=== Problem to solve ===
Quote every line below verbatim, omitting the pictures from the output.

Dataset entries:
»»

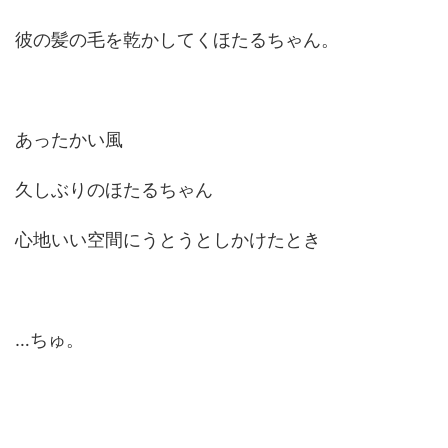
彼の髪の毛を乾かしてくほたるちゃん。
あったかい風
久しぶりのほたるちゃん
心地いい空間にうとうとしかけたとき
…ちゅ。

««

=== Written solution ===
彼の髪の毛を乾かしてくほたるちゃん。
あったかい風
久しぶりのほたるちゃん
心地いい空間にうとうとしかけたとき
…ちゅ。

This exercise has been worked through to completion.